▸ DOCUMENT EXTRACT
►
That’s why I keep banging on about structural reform.

@ All

I think a lot of us have asked the question before but perhaps you’ll allow me to ask it again. What’s to stop us issuing punts? In adapting the euro have we eliminated the possibility of having two simultaneous currencies? Is it a ‘hard no no’ i.e it’s in law some where or a ‘soft no no’ i.e. no government would have the balls to do it in case it was seen by markets as laying the ground for an eventual dropping of the euro completely.

@ Stephen and others

Thanks for the post and contributions. It’s great to see discussions around the issue of (un)employment.

@ Dork

This one is for you. Was it your good self that was skeptical of electric car technology, or am I mistaken? The 400WH/kg battery has recently become a reality, which could mean €20,000 (before subsidy) electric cars with 500km ranges in under 5 years. Perhaps Eamon Ryan wasn’t that crazy after all.

http://enviasystems.com/

@ Seafoid

I hate those articles, the independent is really bad for them. They should have put another paragraph at the end of the article. ‘However many believe property is still a poor bet with the following issues often quoted:

risk free deposits offering 4%,
more income tax on the way,
stealth and property taxes on the way,
unemployment (particularly youth) disgustingly high,
property supply still high,
personal debt still high,
government debt still high,
risk of default still present,
the fear of credit developing in society especially among those with
family/friends who got burnt,
Re-possessions still to happen (unfortunately),
ECB interest rates to eventually move higher and
plenty more auctions yet to come.

The advice should be, don’t speculate, rent for two years and only consider buying if you feel it to be a family necessity. It is unlikely you’ll miss the boat, as there wont be one i.e. another bubble for decades. Also think hard about why you need to own a property, loads of families in Europe have lived long and happy lives without owning their own home.

@ Dork: Now that was a tad naughty of you to post up that graphic about Cuba. Please refrain from scaring (the shit out of) the chickens.

@ John Foody.: John, electric batteries are getting better, but there are physical (as in physics) limits. 500 km range? Jeeze John that would be some big battery and some small vehicle.

John, just in case you missed it (I am sure you did not) Ireland is not Nederland or Belgium – its kinda hilly in spots. I live on a mile-long avenue in south Dublin. It rises from 2 m above spring high-water mark to almost 90 m. You load up an electric vehicle with four adults and such-like; you will use up a lot of juice before you get to top. Personal transport (as we know and adore it) runs on a very versatile, very energy dense fuel. Absent this, its ‘ta ra’ time to personal transports as we love them.
◄
▸ MATERIAL PROVIDED
►
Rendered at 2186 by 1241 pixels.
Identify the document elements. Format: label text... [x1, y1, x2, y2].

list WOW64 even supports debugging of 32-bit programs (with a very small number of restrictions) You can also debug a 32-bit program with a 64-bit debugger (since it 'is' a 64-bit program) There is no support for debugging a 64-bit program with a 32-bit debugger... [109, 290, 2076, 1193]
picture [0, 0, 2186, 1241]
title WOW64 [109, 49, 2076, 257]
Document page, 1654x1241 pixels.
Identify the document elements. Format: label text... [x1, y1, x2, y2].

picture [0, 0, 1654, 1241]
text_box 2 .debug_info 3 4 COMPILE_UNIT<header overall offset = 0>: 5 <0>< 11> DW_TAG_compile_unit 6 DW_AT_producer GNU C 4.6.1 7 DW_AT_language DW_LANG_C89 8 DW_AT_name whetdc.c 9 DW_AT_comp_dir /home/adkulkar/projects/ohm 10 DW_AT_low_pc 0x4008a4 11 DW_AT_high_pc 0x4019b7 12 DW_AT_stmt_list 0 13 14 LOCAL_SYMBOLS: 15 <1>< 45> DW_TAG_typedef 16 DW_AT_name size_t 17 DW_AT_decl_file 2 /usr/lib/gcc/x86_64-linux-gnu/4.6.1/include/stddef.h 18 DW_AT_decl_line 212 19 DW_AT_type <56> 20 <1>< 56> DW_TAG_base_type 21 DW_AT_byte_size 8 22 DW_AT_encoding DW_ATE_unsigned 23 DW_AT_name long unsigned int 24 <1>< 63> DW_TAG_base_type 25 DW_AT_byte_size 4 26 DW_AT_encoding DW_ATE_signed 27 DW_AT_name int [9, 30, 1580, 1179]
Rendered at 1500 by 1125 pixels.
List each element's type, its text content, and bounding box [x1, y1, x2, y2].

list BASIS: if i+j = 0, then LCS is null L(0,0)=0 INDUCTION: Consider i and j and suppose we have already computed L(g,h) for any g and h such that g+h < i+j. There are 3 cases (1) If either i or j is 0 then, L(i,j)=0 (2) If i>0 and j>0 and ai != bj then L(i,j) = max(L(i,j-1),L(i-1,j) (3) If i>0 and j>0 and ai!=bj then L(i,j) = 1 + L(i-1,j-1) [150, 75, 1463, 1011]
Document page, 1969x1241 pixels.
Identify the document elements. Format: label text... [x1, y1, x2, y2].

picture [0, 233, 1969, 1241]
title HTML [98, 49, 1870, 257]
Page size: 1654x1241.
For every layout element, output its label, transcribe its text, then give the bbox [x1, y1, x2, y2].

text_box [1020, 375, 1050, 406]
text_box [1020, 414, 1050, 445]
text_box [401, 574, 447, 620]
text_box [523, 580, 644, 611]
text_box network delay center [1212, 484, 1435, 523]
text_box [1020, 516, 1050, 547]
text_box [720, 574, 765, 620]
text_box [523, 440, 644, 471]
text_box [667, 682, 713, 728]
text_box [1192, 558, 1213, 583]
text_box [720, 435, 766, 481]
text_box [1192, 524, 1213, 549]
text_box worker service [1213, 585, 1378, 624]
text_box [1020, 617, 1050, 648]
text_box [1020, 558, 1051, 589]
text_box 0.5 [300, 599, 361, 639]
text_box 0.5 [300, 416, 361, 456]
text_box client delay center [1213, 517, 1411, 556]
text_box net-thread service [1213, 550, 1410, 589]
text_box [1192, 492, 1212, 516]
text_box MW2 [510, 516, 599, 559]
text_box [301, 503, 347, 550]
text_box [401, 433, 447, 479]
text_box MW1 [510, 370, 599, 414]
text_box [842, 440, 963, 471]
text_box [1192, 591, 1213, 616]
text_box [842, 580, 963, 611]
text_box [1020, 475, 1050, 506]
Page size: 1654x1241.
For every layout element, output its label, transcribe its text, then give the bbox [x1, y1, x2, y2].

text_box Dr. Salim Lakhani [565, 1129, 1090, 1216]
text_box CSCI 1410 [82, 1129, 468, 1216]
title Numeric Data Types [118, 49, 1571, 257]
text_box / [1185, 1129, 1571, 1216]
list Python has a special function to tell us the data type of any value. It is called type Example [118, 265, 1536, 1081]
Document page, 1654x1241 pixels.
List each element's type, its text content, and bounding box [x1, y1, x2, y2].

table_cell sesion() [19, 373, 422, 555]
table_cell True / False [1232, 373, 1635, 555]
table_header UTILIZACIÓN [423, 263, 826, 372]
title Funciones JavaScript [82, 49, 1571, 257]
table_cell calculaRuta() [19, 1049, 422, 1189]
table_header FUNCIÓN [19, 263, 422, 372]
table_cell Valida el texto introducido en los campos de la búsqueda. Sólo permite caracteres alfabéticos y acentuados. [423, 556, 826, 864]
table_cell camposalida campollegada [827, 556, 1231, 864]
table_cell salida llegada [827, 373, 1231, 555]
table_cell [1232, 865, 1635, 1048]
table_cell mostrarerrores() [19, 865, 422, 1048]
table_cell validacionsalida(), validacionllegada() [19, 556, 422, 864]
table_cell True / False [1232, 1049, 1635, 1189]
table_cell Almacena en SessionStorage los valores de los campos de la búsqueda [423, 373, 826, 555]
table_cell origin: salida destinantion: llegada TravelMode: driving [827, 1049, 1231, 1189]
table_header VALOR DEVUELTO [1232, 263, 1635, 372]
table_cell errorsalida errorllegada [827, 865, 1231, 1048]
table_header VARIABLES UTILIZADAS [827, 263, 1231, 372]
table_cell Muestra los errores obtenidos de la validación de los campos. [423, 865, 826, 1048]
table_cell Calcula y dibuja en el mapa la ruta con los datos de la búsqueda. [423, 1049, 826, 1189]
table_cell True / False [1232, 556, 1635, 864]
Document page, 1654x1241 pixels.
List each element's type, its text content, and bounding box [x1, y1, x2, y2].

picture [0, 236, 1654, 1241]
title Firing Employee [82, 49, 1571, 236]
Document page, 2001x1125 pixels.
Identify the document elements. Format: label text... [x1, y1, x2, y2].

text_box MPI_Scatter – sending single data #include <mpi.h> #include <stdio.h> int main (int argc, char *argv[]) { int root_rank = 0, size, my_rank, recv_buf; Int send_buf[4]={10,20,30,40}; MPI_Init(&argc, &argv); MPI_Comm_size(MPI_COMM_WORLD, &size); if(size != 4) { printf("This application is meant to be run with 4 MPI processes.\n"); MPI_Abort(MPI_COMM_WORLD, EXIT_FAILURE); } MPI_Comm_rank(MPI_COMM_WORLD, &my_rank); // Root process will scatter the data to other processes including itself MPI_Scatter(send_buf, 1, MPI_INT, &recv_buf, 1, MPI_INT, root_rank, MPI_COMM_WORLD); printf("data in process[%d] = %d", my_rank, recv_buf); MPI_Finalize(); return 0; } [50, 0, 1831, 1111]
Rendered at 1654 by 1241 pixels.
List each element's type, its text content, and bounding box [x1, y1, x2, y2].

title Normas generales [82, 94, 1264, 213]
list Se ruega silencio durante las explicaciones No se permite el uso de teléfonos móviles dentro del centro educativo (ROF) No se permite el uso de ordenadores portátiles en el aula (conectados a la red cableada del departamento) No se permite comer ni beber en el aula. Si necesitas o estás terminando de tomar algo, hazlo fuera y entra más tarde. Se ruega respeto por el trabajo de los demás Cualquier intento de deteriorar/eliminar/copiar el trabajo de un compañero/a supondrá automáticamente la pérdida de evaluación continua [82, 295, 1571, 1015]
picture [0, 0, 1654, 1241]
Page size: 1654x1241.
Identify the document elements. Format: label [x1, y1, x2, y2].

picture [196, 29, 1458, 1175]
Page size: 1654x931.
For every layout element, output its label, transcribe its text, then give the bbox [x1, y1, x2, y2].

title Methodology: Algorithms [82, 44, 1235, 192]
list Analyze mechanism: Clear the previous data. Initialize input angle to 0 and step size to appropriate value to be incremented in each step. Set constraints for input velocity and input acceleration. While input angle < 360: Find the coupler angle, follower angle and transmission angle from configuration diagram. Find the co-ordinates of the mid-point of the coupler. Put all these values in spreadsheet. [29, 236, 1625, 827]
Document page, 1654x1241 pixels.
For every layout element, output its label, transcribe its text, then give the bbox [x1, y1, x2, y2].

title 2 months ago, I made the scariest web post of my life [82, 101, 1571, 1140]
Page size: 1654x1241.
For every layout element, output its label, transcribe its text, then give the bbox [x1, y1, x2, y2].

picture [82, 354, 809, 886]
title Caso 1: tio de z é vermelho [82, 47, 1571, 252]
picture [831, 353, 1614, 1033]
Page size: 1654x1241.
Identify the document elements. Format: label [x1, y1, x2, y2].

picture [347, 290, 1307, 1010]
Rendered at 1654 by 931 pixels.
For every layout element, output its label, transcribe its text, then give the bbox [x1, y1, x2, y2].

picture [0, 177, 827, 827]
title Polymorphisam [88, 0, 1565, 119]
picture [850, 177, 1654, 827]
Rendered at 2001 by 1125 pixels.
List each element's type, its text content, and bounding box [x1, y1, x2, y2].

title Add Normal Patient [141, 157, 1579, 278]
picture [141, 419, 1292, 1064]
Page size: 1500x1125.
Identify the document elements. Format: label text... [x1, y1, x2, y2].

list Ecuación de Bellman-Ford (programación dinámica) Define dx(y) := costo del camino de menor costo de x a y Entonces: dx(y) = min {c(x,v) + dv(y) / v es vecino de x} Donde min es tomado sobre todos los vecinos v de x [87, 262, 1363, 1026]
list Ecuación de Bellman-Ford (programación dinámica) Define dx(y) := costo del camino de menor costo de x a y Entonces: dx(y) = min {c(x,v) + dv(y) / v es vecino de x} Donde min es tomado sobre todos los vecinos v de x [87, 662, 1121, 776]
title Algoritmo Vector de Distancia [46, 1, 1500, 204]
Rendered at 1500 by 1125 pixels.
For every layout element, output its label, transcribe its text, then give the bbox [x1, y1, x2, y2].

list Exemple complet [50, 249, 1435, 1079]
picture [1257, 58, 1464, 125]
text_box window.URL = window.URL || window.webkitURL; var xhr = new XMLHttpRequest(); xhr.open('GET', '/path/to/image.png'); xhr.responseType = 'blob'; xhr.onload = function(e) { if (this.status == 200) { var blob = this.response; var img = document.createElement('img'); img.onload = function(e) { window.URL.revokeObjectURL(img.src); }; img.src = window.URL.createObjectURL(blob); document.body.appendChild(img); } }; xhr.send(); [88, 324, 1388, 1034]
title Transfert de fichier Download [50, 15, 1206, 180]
◄
▸ WRITTEN TASKS
[a] Decide whether each statement agrees with the comment thread, answering yes or no and quoting the deciding words: (i) risk-free deposits are offering 4%; (ii) the 400WH/kg battery is still years from becoming a reality; (iii) the avenue in south Dublin is two miles long.
[b] According to the comment thread, how far does the avenue in south Dublin rise?

▸ TASK SOLUTIONS
[a]
(i) Yes: "risk free deposits offering 4%"
(ii) No: "The 400WH/kg battery has recently become a reality"
(iii) No: "I live on a mile-long avenue in south Dublin."

[b] It rises from 2 m above the spring high-water mark to almost 90 m.